Task to complete: A single number is expected: the count of lines below where the word "vicentei" occurs.
-------- Records for the exercise
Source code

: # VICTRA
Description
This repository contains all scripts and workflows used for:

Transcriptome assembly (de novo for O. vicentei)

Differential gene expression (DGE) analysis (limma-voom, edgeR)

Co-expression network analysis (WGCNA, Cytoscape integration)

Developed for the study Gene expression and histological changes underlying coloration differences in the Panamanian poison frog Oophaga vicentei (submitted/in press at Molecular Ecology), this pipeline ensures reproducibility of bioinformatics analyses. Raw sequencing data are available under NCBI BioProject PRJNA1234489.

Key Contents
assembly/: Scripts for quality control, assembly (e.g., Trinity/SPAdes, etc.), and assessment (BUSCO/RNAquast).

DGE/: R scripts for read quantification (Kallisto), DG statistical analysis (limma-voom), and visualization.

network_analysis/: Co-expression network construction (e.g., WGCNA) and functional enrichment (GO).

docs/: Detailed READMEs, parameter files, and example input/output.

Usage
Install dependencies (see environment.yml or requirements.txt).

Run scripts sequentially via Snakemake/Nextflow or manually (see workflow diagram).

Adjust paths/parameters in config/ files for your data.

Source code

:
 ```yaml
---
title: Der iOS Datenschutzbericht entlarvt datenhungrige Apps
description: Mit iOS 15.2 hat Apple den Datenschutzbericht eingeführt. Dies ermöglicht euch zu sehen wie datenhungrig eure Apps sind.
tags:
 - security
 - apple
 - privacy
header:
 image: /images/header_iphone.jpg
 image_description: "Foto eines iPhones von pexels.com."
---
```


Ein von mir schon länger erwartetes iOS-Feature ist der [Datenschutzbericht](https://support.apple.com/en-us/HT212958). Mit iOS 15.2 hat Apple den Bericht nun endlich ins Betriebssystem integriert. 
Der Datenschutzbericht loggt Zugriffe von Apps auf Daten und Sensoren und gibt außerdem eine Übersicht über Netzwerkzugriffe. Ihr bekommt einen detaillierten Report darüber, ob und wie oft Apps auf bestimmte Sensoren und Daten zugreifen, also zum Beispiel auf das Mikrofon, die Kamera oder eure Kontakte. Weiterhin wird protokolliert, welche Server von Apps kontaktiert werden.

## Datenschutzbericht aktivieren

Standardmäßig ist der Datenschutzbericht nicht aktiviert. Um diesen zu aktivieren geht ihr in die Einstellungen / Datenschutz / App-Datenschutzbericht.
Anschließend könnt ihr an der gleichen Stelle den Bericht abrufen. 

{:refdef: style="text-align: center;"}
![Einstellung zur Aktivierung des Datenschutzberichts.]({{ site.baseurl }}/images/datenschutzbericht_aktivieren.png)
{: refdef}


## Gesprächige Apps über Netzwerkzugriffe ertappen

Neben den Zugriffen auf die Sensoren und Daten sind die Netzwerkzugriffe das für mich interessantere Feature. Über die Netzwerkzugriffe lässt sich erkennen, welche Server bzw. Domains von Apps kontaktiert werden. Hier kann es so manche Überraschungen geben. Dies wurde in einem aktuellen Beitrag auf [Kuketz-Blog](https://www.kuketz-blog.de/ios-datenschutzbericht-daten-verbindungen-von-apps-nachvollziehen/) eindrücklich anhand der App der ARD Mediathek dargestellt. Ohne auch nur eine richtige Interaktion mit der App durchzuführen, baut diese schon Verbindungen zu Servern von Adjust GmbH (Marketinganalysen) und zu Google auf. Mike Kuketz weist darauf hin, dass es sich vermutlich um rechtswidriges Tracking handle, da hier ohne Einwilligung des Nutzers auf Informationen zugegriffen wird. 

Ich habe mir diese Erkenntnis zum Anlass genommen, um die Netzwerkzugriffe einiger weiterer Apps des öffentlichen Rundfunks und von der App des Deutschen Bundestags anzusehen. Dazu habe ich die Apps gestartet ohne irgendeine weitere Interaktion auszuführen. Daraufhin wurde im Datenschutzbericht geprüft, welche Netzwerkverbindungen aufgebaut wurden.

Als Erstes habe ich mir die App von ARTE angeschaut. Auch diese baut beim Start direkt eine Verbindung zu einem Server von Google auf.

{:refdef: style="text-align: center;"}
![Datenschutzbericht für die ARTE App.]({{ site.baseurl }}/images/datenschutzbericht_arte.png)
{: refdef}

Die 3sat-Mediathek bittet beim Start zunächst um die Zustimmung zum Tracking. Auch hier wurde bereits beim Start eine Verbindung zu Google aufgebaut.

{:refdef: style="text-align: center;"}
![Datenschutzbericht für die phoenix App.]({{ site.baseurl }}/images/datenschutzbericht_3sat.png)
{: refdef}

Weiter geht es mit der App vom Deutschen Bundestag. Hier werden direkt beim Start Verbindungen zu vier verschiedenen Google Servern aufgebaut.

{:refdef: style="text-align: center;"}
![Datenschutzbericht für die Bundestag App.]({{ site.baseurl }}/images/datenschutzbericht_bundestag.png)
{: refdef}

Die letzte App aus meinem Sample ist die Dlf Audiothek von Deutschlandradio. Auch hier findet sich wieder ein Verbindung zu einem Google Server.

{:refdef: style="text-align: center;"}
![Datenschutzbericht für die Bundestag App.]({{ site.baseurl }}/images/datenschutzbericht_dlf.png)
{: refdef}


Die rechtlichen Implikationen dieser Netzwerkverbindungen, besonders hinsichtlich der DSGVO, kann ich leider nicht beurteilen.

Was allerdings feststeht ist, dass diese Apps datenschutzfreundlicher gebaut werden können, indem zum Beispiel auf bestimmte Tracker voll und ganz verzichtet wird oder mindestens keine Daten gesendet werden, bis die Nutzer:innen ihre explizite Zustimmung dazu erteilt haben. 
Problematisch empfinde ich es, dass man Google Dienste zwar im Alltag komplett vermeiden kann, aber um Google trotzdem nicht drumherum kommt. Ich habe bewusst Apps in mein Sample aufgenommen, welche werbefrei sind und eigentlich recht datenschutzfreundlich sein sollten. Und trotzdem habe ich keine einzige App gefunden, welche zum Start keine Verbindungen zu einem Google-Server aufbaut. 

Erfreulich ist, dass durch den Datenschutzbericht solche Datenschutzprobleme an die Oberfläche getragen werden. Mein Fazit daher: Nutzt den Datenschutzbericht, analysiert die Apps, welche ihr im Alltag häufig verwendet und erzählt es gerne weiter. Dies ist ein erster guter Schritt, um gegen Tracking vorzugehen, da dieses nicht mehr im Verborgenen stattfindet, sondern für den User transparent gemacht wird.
----------------
-------- Records for the exercise
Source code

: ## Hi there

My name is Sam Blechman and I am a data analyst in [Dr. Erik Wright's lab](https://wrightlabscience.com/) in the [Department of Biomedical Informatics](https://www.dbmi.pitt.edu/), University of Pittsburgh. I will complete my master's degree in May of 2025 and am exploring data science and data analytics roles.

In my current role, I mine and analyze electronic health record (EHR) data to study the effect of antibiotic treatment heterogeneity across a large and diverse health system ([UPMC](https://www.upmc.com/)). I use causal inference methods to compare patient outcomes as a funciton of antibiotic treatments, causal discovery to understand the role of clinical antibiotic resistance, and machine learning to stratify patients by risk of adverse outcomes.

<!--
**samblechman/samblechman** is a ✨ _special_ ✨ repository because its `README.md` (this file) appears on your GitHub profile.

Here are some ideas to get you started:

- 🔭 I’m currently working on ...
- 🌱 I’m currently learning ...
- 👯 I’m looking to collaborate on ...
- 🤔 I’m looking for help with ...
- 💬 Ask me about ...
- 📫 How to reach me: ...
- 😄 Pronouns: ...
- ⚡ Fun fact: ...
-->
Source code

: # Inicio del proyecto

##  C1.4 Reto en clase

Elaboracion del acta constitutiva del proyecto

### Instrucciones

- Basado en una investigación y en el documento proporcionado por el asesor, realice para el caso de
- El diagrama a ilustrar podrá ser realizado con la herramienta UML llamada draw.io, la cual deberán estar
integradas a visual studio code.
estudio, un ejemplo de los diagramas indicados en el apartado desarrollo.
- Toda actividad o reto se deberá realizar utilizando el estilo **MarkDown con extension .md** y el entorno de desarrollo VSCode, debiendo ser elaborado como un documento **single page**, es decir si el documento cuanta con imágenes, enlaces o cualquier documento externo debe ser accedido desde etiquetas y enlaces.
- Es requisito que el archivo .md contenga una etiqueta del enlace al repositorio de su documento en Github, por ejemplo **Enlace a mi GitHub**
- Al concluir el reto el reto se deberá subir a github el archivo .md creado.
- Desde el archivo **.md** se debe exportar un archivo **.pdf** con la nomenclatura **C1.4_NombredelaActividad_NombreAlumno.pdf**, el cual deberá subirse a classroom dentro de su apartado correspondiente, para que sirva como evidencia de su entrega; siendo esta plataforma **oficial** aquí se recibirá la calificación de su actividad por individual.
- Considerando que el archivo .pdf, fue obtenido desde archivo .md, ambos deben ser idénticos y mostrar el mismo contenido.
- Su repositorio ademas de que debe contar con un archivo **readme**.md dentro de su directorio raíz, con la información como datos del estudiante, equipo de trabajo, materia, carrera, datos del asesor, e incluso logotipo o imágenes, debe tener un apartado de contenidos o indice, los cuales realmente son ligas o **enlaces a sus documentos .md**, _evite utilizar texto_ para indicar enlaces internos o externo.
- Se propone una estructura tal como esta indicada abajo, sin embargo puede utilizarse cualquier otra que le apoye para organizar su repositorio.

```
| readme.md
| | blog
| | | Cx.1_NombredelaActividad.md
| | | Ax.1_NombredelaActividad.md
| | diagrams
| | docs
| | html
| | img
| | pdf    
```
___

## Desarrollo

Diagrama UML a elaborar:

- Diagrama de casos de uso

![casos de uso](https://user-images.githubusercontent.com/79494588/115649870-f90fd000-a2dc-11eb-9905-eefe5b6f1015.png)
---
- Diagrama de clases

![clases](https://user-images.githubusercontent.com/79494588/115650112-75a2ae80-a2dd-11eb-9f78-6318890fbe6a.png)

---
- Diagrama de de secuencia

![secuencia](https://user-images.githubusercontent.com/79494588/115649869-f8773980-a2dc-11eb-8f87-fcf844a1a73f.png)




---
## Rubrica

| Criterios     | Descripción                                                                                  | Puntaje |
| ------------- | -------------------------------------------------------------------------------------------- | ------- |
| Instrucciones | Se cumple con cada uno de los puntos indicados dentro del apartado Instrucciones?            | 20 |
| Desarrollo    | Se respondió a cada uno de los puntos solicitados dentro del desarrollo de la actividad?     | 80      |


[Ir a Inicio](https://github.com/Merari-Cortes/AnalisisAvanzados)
----------------
-------- Records for the exercise
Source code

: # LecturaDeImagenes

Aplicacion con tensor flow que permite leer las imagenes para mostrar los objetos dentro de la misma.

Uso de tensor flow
----------------
Answer section: 2